*** SOURCE DATA Section Begins ***
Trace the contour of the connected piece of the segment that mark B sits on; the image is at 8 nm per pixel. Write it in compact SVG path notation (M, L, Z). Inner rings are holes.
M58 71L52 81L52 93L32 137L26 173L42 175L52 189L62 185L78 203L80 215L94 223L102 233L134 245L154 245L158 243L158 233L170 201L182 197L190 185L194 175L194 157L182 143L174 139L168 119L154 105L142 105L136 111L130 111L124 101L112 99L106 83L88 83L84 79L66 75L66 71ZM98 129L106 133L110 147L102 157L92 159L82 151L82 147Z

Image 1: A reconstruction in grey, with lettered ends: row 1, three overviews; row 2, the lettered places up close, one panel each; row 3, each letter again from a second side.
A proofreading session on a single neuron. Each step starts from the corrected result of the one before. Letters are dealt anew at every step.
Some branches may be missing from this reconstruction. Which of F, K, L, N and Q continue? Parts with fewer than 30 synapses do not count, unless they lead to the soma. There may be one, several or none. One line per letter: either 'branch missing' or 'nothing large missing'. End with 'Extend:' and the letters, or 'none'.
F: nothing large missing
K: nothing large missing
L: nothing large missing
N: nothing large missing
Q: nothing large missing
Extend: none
*** SOURCE DATA Section Ends ***
*** SOURCE DATA Section Begins ***
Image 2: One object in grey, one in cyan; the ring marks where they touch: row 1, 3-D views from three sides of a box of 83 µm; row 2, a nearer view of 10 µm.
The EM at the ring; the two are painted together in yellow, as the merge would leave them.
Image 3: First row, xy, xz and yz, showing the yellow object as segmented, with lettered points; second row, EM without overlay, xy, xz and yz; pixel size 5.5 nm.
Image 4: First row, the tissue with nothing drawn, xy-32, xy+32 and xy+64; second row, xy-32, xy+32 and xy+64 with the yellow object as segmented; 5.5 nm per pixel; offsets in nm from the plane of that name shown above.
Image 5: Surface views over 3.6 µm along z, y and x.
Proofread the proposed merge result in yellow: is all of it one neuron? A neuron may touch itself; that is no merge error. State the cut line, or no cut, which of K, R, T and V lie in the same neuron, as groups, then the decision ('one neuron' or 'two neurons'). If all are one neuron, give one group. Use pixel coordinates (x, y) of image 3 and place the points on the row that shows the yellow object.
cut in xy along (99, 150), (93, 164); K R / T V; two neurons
*** SOURCE DATA Section Ends ***
*** SOURCE DATA Section Begins ***
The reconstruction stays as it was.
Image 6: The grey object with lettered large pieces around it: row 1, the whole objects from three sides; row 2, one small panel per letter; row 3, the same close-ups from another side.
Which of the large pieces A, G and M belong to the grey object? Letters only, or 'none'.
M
*** SOURCE DATA Section Ends ***
_WORK INSTRUCTIONS_:
Copy the records above exactly, beginning at the line that contains "Trace the contour" and stopping after the line that contains "A proofreading session".

_ANSWER BELOW_:
Trace the contour of the connected piece of the segment that mark B sits on; the image is at 8 nm per pixel. Write it in compact SVG path notation (M, L, Z). Inner rings are holes.
M58 71L52 81L52 93L32 137L26 173L42 175L52 189L62 185L78 203L80 215L94 223L102 233L134 245L154 245L158 243L158 233L170 201L182 197L190 185L194 175L194 157L182 143L174 139L168 119L154 105L142 105L136 111L130 111L124 101L112 99L106 83L88 83L84 79L66 75L66 71ZM98 129L106 133L110 147L102 157L92 159L82 151L82 147Z

Image 1: A reconstruction in grey, with lettered ends: row 1, three overviews; row 2, the lettered places up close, one panel each; row 3, each letter again from a second side.
A proofreading session on a single neuron. Each step starts from the corrected result of the one before. Letters are dealt anew at every step.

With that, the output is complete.